I have a dataset of reviews which has a class label of positive/negative. I am applying Naive Bayes to that reviews dataset. Firstly, I am converting into Bag of words. Here sorted_data['Text'] is reviews and final_counts is a sparse matrix
count_vect = CountVectorizer()
final_counts = count_vect.fit_transform(sorted_data['Text'].values)
I am splitting the data into train and test dataset.
X_1, X_test, y_1, y_test = cross_validation.train_test_split(final_counts, labels, test_size=0.3, random_state=0)

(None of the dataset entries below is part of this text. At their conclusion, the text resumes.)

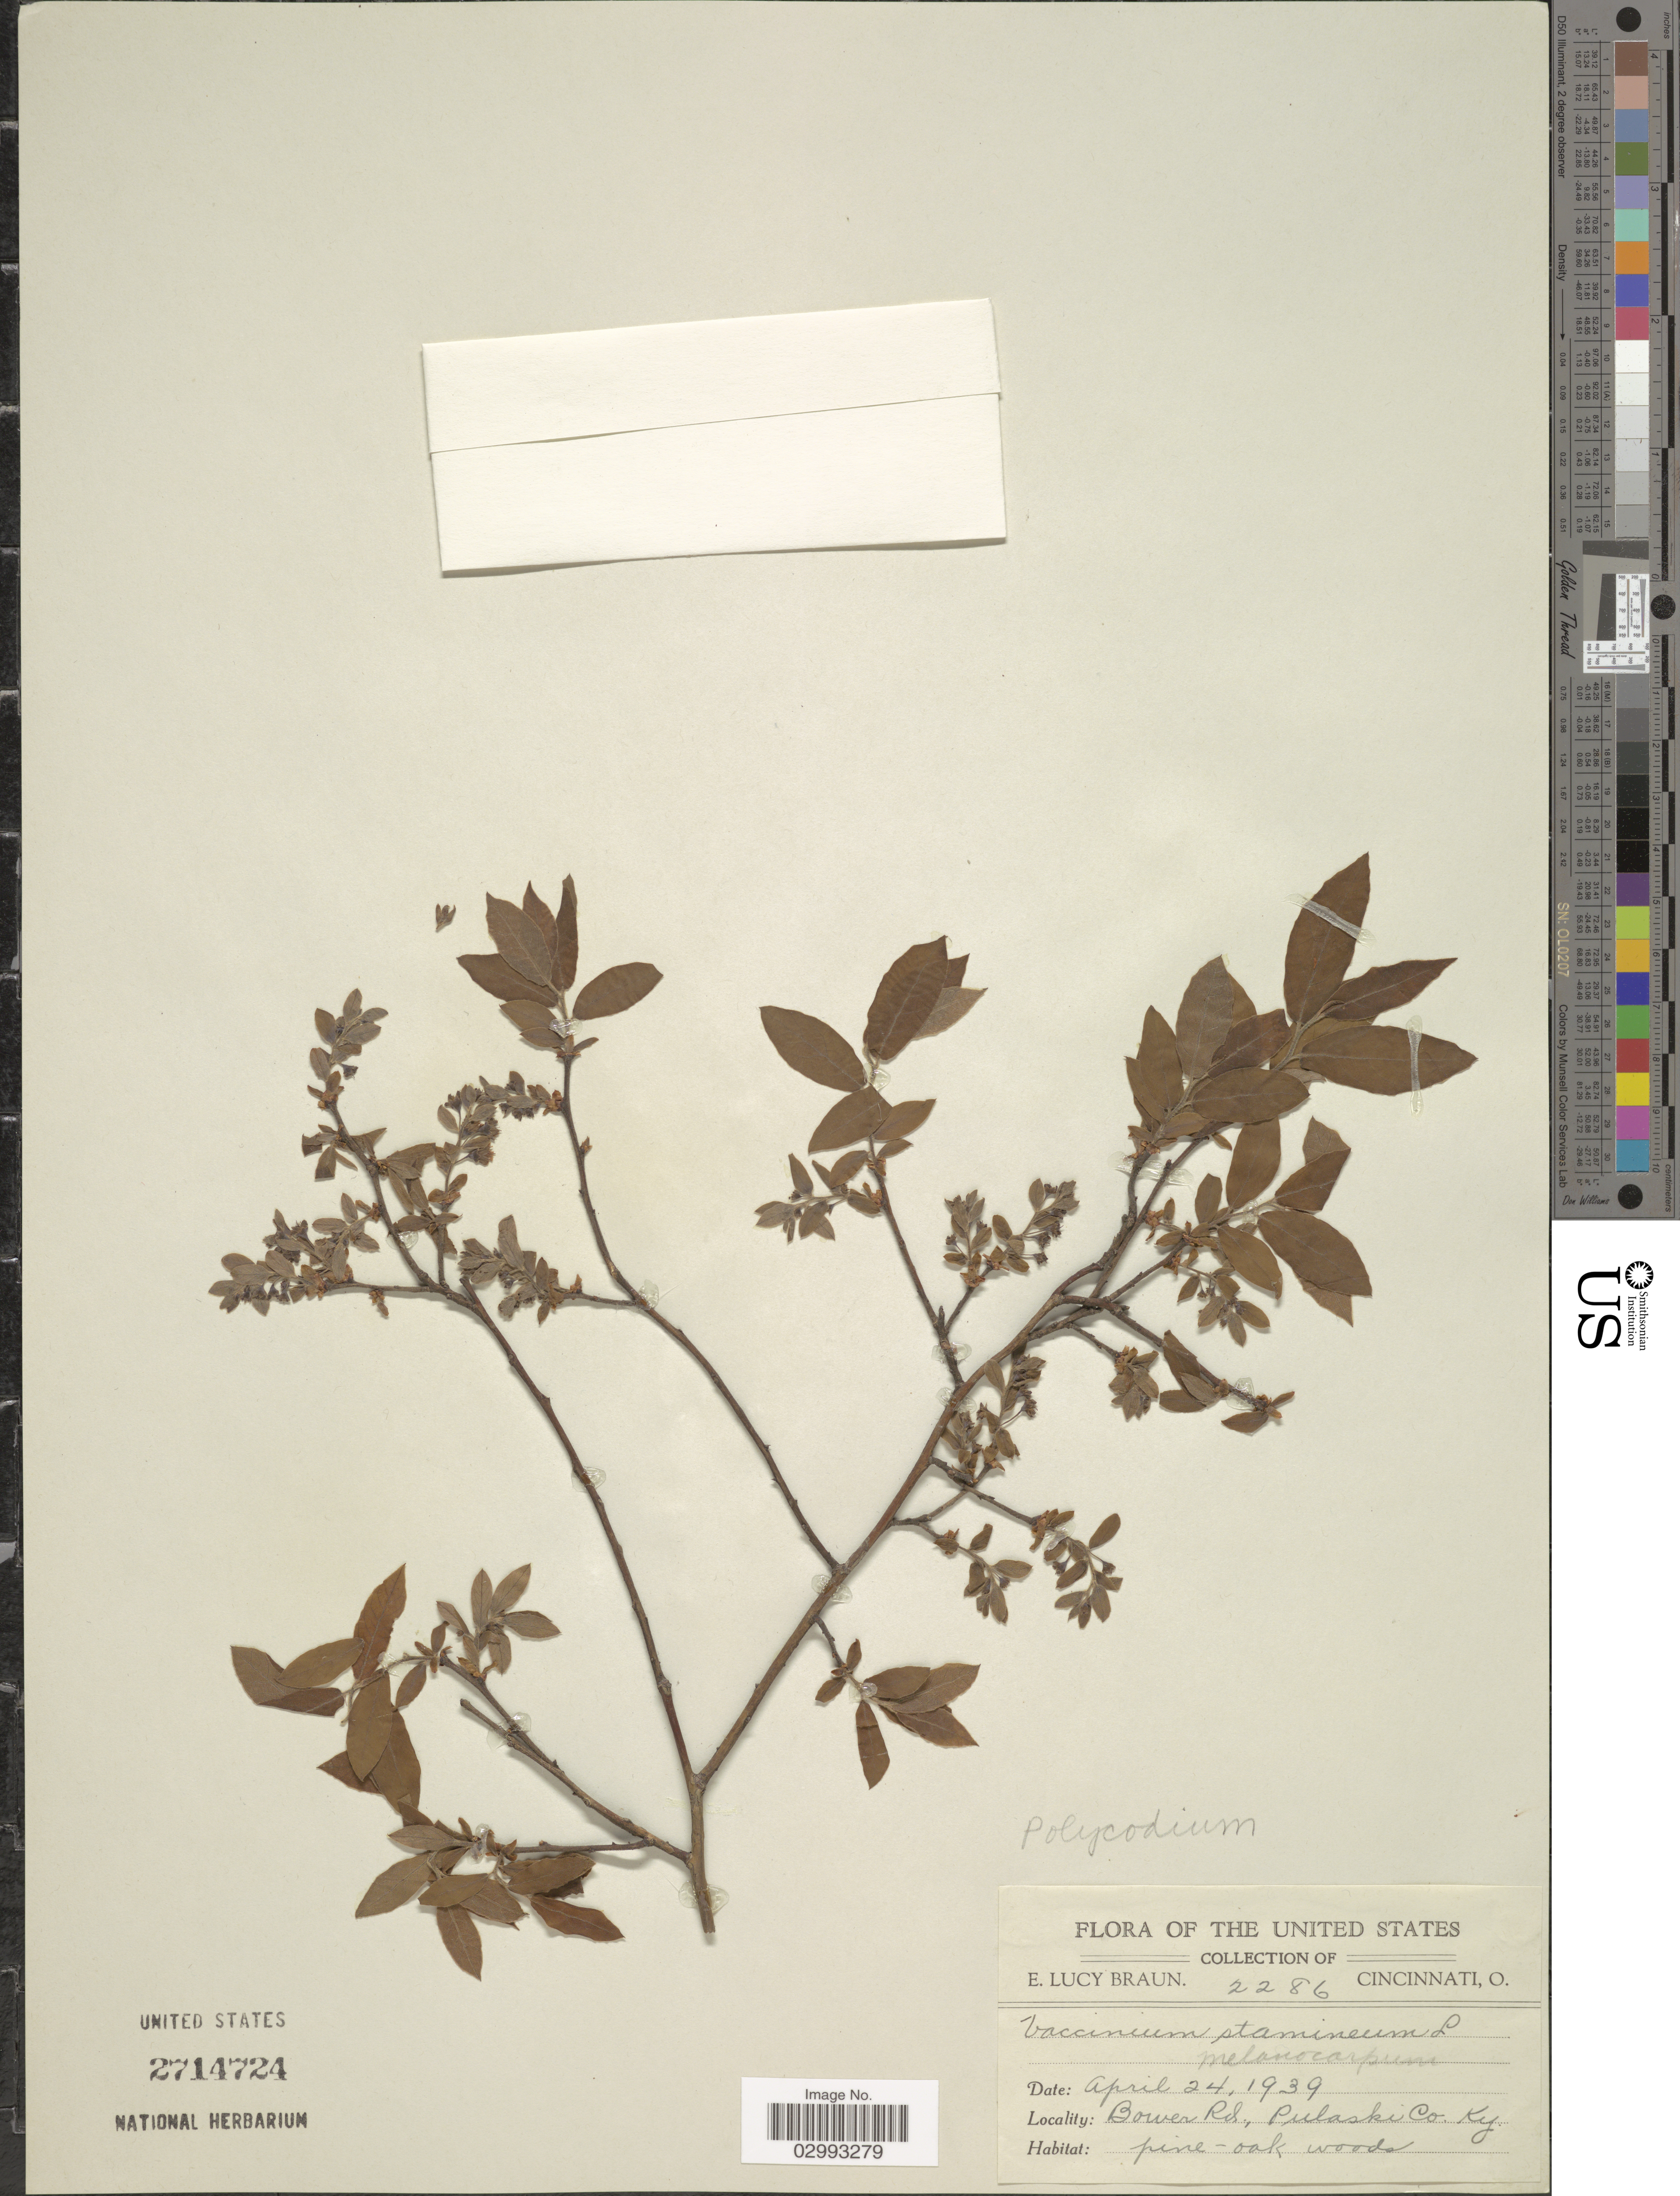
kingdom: Plantae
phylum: Tracheophyta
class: Magnoliopsida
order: Ericales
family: Ericaceae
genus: Polycodium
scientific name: Polycodium stamineum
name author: (L.) Greene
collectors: E. L. Braun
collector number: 2286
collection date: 1939-04-24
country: United States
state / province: Kentucky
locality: Bower Rd., Pulaski Co.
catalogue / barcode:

I am applying the naive bayes algorithm as follows
optimal_alpha = 1
NB_optimal = BernoulliNB(alpha=optimal_aplha)
# fitting the model
NB_optimal.fit(X_tr, y_tr)
# predict the response
pred = NB_optimal.predict(X_test)
# evaluate accuracy
acc = accuracy_score(y_test, pred) * 100
print('\nThe accuracy of the NB classifier for k = %d is %f%%' % (optimal_aplha, acc))
Here X_test is test dataset in which pred variable gives us whether the vector in X_test is positive or negative class.
The X_test shape is (54626 rows, 82343 dimensions)
length of pred is 54626
My question is I want to get the words with highest probability in each vector so that I can get to know by the words that why it predicted as positive or negative class. Therefore, how to get the words which have highest probability in each vector?
You can get the importantance of each word out of the fit model by using the coefs_
or feature_log_prob_
attributes. For example
neg_class_prob_sorted = NB_optimal.feature_log_prob_[0, :].argsort()[::-1]
pos_class_prob_sorted = NB_optimal.feature_log_prob_[1, :].argsort()[::-1]
print(np.take(count_vect.get_feature_names(), neg_class_prob_sorted[:10]))
print(np.take(count_vect.get_feature_names(), pos_class_prob_sorted[:10]))
Prints the top 10 most predictive words for each of your classes.